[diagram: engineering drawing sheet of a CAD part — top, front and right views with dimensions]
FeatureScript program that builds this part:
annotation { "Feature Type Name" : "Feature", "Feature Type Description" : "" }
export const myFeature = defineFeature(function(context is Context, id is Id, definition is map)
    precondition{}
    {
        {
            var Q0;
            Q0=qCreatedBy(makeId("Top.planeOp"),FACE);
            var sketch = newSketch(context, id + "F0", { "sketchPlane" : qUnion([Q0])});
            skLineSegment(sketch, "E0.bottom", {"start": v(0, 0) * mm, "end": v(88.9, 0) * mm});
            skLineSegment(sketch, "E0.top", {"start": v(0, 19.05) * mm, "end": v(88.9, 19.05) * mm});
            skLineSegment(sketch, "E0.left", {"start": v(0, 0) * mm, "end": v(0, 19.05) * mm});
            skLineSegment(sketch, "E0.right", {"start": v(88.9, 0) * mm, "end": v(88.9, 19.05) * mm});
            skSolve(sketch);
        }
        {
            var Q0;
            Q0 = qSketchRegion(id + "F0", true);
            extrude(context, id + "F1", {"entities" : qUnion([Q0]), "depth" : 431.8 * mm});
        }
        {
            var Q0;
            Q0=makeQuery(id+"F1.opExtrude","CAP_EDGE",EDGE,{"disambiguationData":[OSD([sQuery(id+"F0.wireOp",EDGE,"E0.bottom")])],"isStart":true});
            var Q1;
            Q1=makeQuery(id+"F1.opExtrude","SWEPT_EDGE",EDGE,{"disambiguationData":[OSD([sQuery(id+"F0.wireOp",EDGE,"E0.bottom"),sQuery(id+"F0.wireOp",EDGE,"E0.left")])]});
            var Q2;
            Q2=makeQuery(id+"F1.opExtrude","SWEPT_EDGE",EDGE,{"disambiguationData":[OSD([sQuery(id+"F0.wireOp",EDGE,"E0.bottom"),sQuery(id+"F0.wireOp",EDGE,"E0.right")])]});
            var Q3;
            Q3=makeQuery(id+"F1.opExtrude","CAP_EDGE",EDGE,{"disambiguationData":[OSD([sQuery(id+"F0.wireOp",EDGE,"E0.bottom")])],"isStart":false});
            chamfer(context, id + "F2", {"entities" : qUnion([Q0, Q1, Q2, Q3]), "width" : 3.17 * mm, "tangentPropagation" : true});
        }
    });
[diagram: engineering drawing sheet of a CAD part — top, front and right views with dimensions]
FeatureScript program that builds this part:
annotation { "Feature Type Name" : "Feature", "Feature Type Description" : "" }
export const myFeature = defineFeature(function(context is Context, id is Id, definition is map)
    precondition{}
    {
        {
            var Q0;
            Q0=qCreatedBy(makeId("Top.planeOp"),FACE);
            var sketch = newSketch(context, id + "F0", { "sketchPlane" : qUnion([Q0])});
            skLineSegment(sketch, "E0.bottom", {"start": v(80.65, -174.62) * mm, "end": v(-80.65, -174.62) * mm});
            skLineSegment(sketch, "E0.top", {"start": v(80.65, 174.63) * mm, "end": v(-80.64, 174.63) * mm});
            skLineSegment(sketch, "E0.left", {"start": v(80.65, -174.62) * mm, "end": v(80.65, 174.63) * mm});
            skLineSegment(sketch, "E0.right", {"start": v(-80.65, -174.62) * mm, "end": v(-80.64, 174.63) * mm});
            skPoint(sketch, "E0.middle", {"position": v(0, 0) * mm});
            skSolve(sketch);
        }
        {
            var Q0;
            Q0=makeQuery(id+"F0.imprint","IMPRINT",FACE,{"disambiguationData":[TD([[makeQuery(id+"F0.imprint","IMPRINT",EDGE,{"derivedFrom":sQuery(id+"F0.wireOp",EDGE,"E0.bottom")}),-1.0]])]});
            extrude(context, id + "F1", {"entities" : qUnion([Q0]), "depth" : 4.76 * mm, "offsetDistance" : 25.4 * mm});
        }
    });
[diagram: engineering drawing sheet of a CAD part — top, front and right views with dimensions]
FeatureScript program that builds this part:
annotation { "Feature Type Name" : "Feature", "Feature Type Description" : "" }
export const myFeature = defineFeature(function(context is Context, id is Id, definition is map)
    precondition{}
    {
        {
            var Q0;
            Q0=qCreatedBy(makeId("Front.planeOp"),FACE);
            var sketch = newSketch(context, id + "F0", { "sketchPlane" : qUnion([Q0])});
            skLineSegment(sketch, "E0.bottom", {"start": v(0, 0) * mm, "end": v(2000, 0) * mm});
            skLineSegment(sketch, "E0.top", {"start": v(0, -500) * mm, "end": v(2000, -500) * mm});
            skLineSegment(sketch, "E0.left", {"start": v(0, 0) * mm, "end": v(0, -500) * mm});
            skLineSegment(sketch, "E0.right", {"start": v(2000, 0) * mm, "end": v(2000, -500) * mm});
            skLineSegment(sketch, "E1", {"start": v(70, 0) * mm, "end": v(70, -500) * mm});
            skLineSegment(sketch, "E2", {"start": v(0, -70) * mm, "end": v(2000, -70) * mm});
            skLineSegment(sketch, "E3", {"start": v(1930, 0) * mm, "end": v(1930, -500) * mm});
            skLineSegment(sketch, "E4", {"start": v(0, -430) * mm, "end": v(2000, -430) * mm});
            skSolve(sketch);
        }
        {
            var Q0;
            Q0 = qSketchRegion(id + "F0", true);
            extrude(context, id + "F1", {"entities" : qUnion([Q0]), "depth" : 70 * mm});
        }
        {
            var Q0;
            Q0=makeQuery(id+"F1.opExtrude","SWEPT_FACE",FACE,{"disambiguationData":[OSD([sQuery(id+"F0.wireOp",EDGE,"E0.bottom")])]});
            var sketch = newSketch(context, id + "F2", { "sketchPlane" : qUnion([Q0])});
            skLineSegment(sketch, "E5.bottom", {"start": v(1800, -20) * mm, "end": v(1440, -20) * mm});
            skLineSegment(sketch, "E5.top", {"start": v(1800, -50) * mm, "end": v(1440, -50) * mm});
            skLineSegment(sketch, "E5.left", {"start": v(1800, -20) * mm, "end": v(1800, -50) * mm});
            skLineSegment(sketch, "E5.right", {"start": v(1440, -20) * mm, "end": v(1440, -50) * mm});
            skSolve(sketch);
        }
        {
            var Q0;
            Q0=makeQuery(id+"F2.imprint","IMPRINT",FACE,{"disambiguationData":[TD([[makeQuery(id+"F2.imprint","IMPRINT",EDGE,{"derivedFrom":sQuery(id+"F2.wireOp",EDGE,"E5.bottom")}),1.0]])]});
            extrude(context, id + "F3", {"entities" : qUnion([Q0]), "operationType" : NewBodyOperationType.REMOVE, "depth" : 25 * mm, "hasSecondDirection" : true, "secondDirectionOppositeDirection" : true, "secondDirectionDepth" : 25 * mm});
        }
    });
------------------------------------------------
_TASK BRIEF_
Gather every line of the records above that contains the string "imprint", treating uppercase and lowercase letters as distinct.

_FULL ANSWER_
            Q0=makeQuery(id+"F0.imprint","IMPRINT",FACE,{"disambiguationData":[TD([[makeQuery(id+"F0.imprint","IMPRINT",EDGE,{"derivedFrom":sQuery(id+"F0.wireOp",EDGE,"E0.bottom")}),-1.0]])]});
            Q0=makeQuery(id+"F2.imprint","IMPRINT",FACE,{"disambiguationData":[TD([[makeQuery(id+"F2.imprint","IMPRINT",EDGE,{"derivedFrom":sQuery(id+"F2.wireOp",EDGE,"E5.bottom")}),1.0]])]});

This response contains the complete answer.